Metabolic Effects of Late Dinner in Healthy Volunteers-A Randomized Crossover Clinical Trial.

The Journal of clinical endocrinology and metabolism (2020-06-12)
Chenjuan Gu, Nga Brereton, Amy Schweitzer, Matthew Cotter, Daisy Duan, Elisabet Børsheim, Robert R Wolfe, Luu V Pham, Vsevolod Y Polotsky, Jonathan C Jun
摘要

Consuming calories later in the day is associated with obesity and metabolic syndrome. We hypothesized that eating a late dinner alters substrate metabolism during sleep in a manner that promotes obesity. The objective of this work is to examine the impact of late dinner on nocturnal metabolism in healthy volunteers. This is a randomized crossover trial of late dinner (LD, 22:00) vs routine dinner (RD, 18:00), with a fixed sleep period (23:00-07:00) in a laboratory setting. Participants comprised 20 healthy volunteers (10 male, 10 female), age 26.0 ± 0.6 years, body mass index 23.2 ± 0.7 kg/m2, accustomed to a bedtime between 22:00 and 01:00. An isocaloric macronutrient diet was administered on both visits. Dinner (35% daily kcal, 50% carbohydrate, 35% fat) with an oral lipid tracer ([2H31] palmitate, 15 mg/kg) was given at 18:00 with RD and 22:00 with LD. Measurements included nocturnal and next-morning hourly plasma glucose, insulin, triglycerides, free fatty acids (FFAs), cortisol, dietary fatty acid oxidation, and overnight polysomnography. LD caused a 4-hour shift in the postprandial period, overlapping with the sleep phase.
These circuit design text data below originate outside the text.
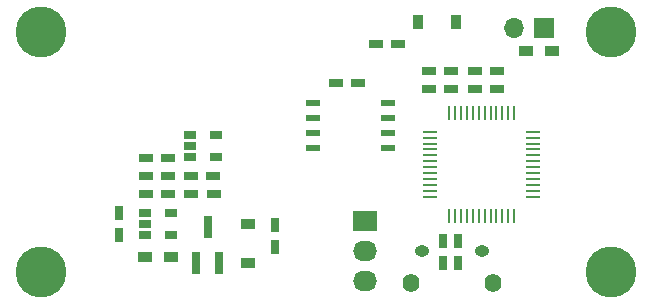
<source format=gbs>
G04 #@! TF.FileFunction,Soldermask,Bot*
%FSLAX46Y46*%
G04 Gerber Fmt 4.6, Leading zero omitted, Abs format (unit mm)*
G04 Created by KiCad (PCBNEW 4.0.6) date Fri Jul  7 23:07:04 2017*
%MOMM*%
%LPD*%
G01*
G04 APERTURE LIST*
%ADD10C,0.090000*%
%ADD11C,4.318000*%
%ADD12R,0.750000X1.200000*%
%ADD13R,1.200000X0.750000*%
%ADD14R,1.220000X0.910000*%
%ADD15R,0.910000X1.220000*%
%ADD16R,2.032000X1.727200*%
%ADD17O,2.032000X1.727200*%
%ADD18O,1.250000X0.950000*%
%ADD19O,1.422400X1.550000*%
%ADD20R,1.200000X0.900000*%
%ADD21R,1.060000X0.650000*%
%ADD22R,0.250000X1.300000*%
%ADD23R,1.300000X0.250000*%
%ADD24R,1.143000X0.508000*%
%ADD25R,1.700000X1.700000*%
%ADD26O,1.700000X1.700000*%
%ADD27R,0.800000X1.900000*%
G04 APERTURE END LIST*
D10*
D11*
X111760000Y-117475000D03*
X111760000Y-97155000D03*
X160020000Y-97155000D03*
D12*
X118364000Y-112461000D03*
X118364000Y-114361000D03*
D13*
X122550000Y-110871000D03*
X120650000Y-110871000D03*
X122550000Y-109347000D03*
X120650000Y-109347000D03*
X122550000Y-107823000D03*
X120650000Y-107823000D03*
X126360000Y-109347000D03*
X124460000Y-109347000D03*
X126365000Y-110871000D03*
X124465000Y-110871000D03*
X136718000Y-101473000D03*
X138618000Y-101473000D03*
X150368000Y-100457000D03*
X148468000Y-100457000D03*
X150368000Y-101981000D03*
X148468000Y-101981000D03*
D12*
X145796000Y-114808000D03*
X145796000Y-116708000D03*
X147066000Y-114808000D03*
X147066000Y-116708000D03*
D13*
X144592000Y-101981000D03*
X146492000Y-101981000D03*
X144592000Y-100457000D03*
X146492000Y-100457000D03*
D14*
X129286000Y-113427000D03*
X129286000Y-116697000D03*
D15*
X146923000Y-96266000D03*
X143653000Y-96266000D03*
D16*
X139192000Y-113157000D03*
D17*
X139192000Y-115697000D03*
X139192000Y-118237000D03*
D18*
X144057100Y-115658460D03*
X149057100Y-115658460D03*
D19*
X143057100Y-118358460D03*
X150057100Y-118358460D03*
D20*
X120566000Y-116205000D03*
X122766000Y-116205000D03*
X155041600Y-98755200D03*
X152841600Y-98755200D03*
D21*
X120566000Y-114361000D03*
X120566000Y-113411000D03*
X120566000Y-112461000D03*
X122766000Y-112461000D03*
X122766000Y-114361000D03*
X124376000Y-107757000D03*
X124376000Y-106807000D03*
X124376000Y-105857000D03*
X126576000Y-105857000D03*
X126576000Y-107757000D03*
D22*
X146316000Y-103981000D03*
X146816000Y-103981000D03*
X147316000Y-103981000D03*
X147816000Y-103981000D03*
X148316000Y-103981000D03*
X148816000Y-103981000D03*
X149316000Y-103981000D03*
X149816000Y-103981000D03*
X150316000Y-103981000D03*
X150816000Y-103981000D03*
X151316000Y-103981000D03*
X151816000Y-103981000D03*
D23*
X153416000Y-105581000D03*
X153416000Y-106081000D03*
X153416000Y-106581000D03*
X153416000Y-107081000D03*
X153416000Y-107581000D03*
X153416000Y-108081000D03*
X153416000Y-108581000D03*
X153416000Y-109081000D03*
X153416000Y-109581000D03*
X153416000Y-110081000D03*
X153416000Y-110581000D03*
X153416000Y-111081000D03*
D22*
X151816000Y-112681000D03*
X151316000Y-112681000D03*
X150816000Y-112681000D03*
X150316000Y-112681000D03*
X149816000Y-112681000D03*
X149316000Y-112681000D03*
X148816000Y-112681000D03*
X148316000Y-112681000D03*
X147816000Y-112681000D03*
X147316000Y-112681000D03*
X146816000Y-112681000D03*
X146316000Y-112681000D03*
D23*
X144716000Y-111081000D03*
X144716000Y-110581000D03*
X144716000Y-110081000D03*
X144716000Y-109581000D03*
X144716000Y-109081000D03*
X144716000Y-108581000D03*
X144716000Y-108081000D03*
X144716000Y-107581000D03*
X144716000Y-107081000D03*
X144716000Y-106581000D03*
X144716000Y-106081000D03*
X144716000Y-105581000D03*
D24*
X134747000Y-103124000D03*
X134747000Y-104394000D03*
X134747000Y-105664000D03*
X134747000Y-106934000D03*
X141097000Y-106934000D03*
X141097000Y-105664000D03*
X141097000Y-104394000D03*
X141097000Y-103124000D03*
D11*
X160020000Y-117475000D03*
D13*
X140081000Y-98171000D03*
X141981000Y-98171000D03*
D12*
X131572000Y-113477000D03*
X131572000Y-115377000D03*
D25*
X154330400Y-96774000D03*
D26*
X151790400Y-96774000D03*
D27*
X126807000Y-116665000D03*
X124907000Y-116665000D03*
X125857000Y-113665000D03*
M02*

</source>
Independent of this shift, the postprandial period following LD was characterized by higher glucose, a triglyceride peak delay, and lower FFA and dietary fatty acid oxidation. LD did not affect sleep architecture, but increased plasma cortisol. These metabolic changes were most pronounced in habitual earlier sleepers determined by actigraphy monitoring. LD induces nocturnal glucose intolerance, and reduces fatty acid oxidation and mobilization, particularly in earlier sleepers. These effects might promote obesity if they recur chronically.